India—Curried Meatballs

 

Indian Mainindian curried meatballs

Curried Meatballs
Kofta Kari
(Makes 16 meatballs)

Kofta are balls of seasoned minced meat and/or vegtables. Ours are poached in a curried yogurt sauce.

1 lb. ground pork
3-4 cloves garlic (crushed or minced)
2 tsp. salt (divided)
4 T ghee (see sidebar)
6 cloves
12 black peppercorns
3 cinnamon sticks (2" long)
2 bay leaves
2 brown cardamom pods (see sidebar)
1 large onion (finely chopped)
3 tomatoes (quartered)
2 T plain yogurt
1/2 tsp. red chili powder
2 C water
1 tsp. teaspoon garam masala (see sidebar)
2 T fresh coriander leaves (chopped) — garnish

Meatballs: Combine pork with garlic and 1 tsp. salt. Mix well. Divide meat into 4 portions, then each portion into 4 again, for a total of 16. Roll into meatballs.

Sauce: heat ghee over a moderate heat in a deep saucepan.
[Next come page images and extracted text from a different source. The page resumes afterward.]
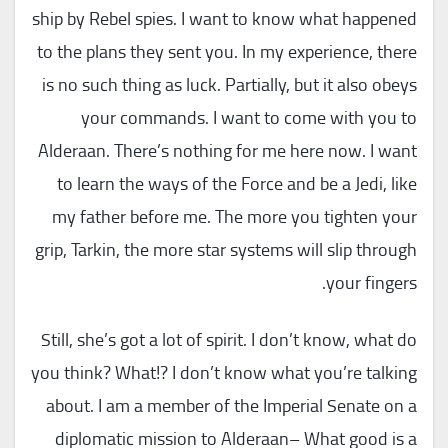
ship by Rebel spies. I want to know what happened
to the plans they sent you. In my experience, there
is no such thing as luck. Partially, but it also obeys
your commands. I want to come with you to
Alderaan. There’s nothing for me here now. I want
to learn the ways of the Force and be a Jedi, like
my father before me. The more you tighten your
grip, Tarkin, the more star systems will slip through
your fingers.
Still, she’s got a lot of spirit. I don’t know, what do
you think? What!? I don’t know what you’re talking
about. I am a member of the Imperial Senate on a
diplomatic mission to Alderaan– What good is a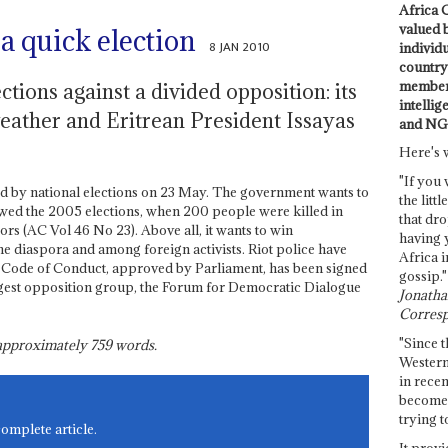
Africa C
valued 
a quick election
8 JAN 2010
individ
country 
members
tions against a divided opposition: its
intellig
eather and Eritrean President Issayas
and NG
Here's 
"If you 
ed by national elections on 23 May. The government wants to
the littl
lowed the 2005 elections, when 200 people were killed in
that dro
rs (AC Vol 46 No 23). Above all, it wants to win
having 
he diaspora and among foreign activists. Riot police have
Africa i
d Code of Conduct, approved by Parliament, has been signed
gossip."
argest opposition group, the Forum for Democratic Dialogue
Jonathan
Corresp
"Since t
s approximately
759
words.
Western
in recen
become 
trying t
complete article.
It provi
Stir in cloves, peppercorns, cinnamon, bay leaves, and cardamom, onion. When onion is golden, add tomatoes, yogurt, chili powder. Stir several times. Pour in water and remaining salt. Bring to a boil.

Cook meatballs: Drop meatballs in boiling sauce. Partially cover the pan. Bring mixture to a boil. Simmer for 15 minutes. Serve hot, sprinkled with garam masala and coriander. Delicious with white rice.

| See more Indian recipes |

Tips & Glossary

Many of the ingredients used for Indian cooking probably aren’t in your spice shelf. And you may find them only at specialty Indian stores. So to avoid frustration, make a list of the items you need before trying out the recipes.

Watch out for those chilies! Unless you love the real hot stuff, reduce the amount of chili called for in the recipe.

Asafoetida: a powdered spice related to the fennel family.

Basmati Rice: literally “Queen of fragrance." This rice, cultivated in India, is known for its delicate flavor and fragrance.

Besan: also known as “gram flour,” made of ground chana dal, like chickpeas, only smaller and lighter in color.

Cardamom: related to the ginger family. Pods (green, brown, or black) are the best way to store cardamom. But high-quality ground is also available. A rule of thumb: 10 pods = 1 1/2 tsp. ground.

Chili: any small hot pepper, as opposed to larger, milder bell peppers; widely used in Indian cuisine.

Coriander: aka cilantro, Chinese, or Mexican parsley. Both fresh leaves and dried ground seeds are used in Indian, Asian and Mexican cuisines.

Cumin: an aromatic, kin to parsley and carrot plant; an important ingredient in chili powder. Used especially in Indian curries. It has an earthy, peppery flavor.

Curry: a generic term for a soups and stews flavored with variety of spices—most often cumin, coriander, and tumeric, but others as well. You can make curry powder or buy it commercially.

Garam Masala: literally, “hot spice,” usually a mixture of cinnamon, cumin, cloves, nutmeg, and green cardamom seed or black cardamom pods. McCormick makes it; even Cooks Illustrated rated it highly.

Ghee: clarified butter. Melt 1 lb. unsalted butter over low heat for 20 minutes (careful not to burn), remove from heat and skim away solids. Strain through cheesecloth into a separate container and keep…forever. It doesn’t need to be refrigerated. If you buy commercial ghee, make sure it comes from real butter, not hydrogenated oils.

Saffron: stigma from the crocus family; it’s the most expensive spice in the world. Buy saffron threads; before using them, steep in a little hot water for 10 minutes to release flavor.